Task description:
Find the line that contains "left knee: (80, 216)", then repeat it and each line after it to the end of the records, exactly.

Data for the task:
________________________________________

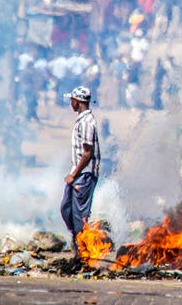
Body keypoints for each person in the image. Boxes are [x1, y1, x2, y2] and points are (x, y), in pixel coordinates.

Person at [60, 86, 101, 258]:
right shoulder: (82, 120)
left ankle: (83, 253)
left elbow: (87, 153)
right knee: (66, 209)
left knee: (80, 216)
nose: (71, 103)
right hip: (79, 174)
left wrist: (73, 174)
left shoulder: (86, 123)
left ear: (77, 102)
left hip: (84, 175)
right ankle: (78, 243)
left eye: (72, 100)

________________________________________

Solution to this exercise:
left knee: (80, 216)
nose: (71, 103)
right hip: (79, 174)
left wrist: (73, 174)
left shoulder: (86, 123)
left ear: (77, 102)
left hip: (84, 175)
right ankle: (78, 243)
left eye: (72, 100)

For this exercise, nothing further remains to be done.